**Required work**. Only the lines holding "Farmington" are wanted here; copy each from the listing.

**Records provided**.
=== Section Start ===

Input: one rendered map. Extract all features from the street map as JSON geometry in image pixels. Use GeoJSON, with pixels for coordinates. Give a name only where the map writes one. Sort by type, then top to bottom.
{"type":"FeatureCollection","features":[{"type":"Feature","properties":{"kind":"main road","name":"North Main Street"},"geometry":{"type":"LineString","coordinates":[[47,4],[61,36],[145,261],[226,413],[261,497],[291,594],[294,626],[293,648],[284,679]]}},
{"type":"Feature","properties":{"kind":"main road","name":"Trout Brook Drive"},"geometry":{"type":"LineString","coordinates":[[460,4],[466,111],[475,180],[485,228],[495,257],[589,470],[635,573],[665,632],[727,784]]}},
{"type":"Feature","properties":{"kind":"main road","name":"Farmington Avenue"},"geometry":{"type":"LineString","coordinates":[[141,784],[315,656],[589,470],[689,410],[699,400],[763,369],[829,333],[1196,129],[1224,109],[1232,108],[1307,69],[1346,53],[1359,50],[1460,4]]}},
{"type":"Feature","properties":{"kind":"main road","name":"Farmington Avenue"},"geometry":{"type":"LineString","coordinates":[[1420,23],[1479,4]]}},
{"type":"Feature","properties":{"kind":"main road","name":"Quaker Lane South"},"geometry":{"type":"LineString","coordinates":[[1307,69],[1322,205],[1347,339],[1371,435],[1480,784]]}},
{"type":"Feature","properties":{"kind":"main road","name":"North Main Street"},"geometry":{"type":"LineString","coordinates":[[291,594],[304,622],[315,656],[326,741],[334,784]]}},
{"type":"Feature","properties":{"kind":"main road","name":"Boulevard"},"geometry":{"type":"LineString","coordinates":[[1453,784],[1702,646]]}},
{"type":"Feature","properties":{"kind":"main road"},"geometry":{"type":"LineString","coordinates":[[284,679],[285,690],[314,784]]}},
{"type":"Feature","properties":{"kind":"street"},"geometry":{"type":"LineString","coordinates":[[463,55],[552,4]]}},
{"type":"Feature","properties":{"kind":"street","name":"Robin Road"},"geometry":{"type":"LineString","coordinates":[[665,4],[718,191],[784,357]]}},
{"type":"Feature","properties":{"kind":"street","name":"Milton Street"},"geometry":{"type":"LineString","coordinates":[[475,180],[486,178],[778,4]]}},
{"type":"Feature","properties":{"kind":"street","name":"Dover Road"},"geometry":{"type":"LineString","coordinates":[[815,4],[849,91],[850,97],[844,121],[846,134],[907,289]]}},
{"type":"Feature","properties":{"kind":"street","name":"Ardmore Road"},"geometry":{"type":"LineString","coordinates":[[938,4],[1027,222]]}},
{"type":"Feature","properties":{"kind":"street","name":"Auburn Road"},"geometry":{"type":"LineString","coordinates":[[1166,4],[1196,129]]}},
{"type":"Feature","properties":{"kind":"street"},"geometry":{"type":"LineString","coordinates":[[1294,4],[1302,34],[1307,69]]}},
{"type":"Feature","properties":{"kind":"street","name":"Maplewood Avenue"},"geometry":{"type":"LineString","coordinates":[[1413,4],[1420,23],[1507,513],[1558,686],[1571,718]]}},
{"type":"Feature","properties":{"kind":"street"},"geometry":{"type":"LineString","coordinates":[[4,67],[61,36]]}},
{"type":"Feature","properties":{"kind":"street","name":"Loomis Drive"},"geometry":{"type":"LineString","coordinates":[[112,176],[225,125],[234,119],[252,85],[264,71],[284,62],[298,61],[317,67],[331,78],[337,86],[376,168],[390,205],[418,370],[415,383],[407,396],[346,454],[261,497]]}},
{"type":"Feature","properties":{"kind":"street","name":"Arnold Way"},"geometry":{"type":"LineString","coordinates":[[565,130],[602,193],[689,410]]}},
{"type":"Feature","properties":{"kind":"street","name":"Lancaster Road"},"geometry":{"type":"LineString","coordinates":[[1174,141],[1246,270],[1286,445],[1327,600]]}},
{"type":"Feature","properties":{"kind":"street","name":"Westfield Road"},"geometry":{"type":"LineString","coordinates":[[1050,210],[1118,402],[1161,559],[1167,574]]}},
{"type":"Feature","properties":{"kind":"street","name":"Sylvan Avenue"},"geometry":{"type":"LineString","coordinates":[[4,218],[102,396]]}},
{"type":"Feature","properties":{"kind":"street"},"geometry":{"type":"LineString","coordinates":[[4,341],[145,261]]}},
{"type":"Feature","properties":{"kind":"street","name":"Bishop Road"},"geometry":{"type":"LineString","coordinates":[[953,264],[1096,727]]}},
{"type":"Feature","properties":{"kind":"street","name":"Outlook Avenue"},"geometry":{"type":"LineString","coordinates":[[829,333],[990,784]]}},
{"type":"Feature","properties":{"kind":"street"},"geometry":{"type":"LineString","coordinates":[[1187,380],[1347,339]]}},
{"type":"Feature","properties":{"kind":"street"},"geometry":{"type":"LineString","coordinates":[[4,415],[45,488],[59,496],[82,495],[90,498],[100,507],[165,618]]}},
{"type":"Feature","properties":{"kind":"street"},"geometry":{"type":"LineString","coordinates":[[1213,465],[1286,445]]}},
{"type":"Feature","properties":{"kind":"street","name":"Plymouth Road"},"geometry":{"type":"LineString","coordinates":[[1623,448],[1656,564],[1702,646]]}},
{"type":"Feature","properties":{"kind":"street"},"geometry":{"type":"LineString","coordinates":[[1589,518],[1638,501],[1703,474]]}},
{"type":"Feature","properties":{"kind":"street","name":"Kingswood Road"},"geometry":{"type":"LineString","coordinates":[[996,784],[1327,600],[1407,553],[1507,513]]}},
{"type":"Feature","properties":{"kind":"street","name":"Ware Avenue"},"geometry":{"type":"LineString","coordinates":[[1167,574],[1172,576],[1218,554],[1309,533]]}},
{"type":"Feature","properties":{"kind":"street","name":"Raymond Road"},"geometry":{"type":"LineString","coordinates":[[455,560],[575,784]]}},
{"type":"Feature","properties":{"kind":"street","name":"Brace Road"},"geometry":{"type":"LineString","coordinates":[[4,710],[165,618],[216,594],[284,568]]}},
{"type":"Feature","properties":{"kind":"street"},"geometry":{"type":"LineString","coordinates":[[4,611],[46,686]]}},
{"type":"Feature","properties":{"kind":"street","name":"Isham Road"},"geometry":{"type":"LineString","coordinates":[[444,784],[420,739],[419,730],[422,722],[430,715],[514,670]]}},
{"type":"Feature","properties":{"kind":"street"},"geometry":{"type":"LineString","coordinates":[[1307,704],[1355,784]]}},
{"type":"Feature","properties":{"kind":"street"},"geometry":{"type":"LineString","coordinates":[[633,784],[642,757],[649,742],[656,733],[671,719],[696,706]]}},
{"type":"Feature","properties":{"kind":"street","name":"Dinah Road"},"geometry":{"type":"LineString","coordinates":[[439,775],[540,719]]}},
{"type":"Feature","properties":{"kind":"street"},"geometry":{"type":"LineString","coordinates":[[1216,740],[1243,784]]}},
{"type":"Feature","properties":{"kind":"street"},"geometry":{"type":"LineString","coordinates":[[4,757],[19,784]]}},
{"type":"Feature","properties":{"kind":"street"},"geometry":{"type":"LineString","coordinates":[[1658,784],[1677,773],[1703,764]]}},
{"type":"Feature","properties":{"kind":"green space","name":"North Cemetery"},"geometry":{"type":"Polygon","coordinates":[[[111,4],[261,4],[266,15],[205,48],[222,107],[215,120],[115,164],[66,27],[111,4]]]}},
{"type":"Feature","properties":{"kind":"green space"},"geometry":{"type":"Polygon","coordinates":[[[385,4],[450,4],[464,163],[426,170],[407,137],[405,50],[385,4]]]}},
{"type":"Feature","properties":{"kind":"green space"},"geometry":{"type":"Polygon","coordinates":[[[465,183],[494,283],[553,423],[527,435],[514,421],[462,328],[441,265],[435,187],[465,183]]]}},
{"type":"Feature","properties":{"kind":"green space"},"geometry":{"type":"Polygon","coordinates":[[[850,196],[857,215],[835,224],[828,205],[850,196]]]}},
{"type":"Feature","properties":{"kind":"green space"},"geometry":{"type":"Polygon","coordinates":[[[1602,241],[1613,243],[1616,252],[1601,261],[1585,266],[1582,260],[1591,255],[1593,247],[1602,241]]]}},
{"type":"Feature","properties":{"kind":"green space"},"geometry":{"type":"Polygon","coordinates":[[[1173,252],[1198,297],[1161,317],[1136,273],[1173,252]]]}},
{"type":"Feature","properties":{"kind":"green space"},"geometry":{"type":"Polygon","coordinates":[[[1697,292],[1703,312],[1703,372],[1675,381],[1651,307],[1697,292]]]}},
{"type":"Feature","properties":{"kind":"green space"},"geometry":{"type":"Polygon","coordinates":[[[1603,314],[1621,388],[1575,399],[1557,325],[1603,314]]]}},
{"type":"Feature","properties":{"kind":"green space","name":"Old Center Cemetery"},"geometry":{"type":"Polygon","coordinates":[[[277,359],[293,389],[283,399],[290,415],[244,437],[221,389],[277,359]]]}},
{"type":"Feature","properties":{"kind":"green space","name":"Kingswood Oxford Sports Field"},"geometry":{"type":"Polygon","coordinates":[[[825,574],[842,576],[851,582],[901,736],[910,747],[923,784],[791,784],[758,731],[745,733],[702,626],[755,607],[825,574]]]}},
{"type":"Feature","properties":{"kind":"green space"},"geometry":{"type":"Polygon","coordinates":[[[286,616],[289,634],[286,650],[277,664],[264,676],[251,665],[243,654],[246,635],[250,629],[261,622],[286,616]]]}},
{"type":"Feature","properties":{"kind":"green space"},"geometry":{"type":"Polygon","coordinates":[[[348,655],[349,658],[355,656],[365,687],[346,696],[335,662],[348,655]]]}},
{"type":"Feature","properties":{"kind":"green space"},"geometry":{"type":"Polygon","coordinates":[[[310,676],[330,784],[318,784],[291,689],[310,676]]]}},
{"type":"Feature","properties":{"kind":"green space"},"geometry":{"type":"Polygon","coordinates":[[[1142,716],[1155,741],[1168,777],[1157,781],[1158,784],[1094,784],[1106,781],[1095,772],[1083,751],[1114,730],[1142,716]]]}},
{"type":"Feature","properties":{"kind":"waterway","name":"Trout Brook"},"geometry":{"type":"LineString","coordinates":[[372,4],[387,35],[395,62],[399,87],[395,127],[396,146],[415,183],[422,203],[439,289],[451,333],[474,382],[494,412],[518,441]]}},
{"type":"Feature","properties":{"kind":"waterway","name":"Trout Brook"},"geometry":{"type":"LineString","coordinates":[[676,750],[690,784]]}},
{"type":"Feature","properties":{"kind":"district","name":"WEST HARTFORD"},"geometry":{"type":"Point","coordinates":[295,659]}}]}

=== Section End ===

**Response to this task**.
{"type":"Feature","properties":{"kind":"main road","name":"Farmington Avenue"},"geometry":{"type":"LineString","coordinates":[[141,784],[315,656],[589,470],[689,410],[699,400],[763,369],[829,333],[1196,129],[1224,109],[1232,108],[1307,69],[1346,53],[1359,50],[1460,4]]}},
{"type":"Feature","properties":{"kind":"main road","name":"Farmington Avenue"},"geometry":{"type":"LineString","coordinates":[[1420,23],[1479,4]]}},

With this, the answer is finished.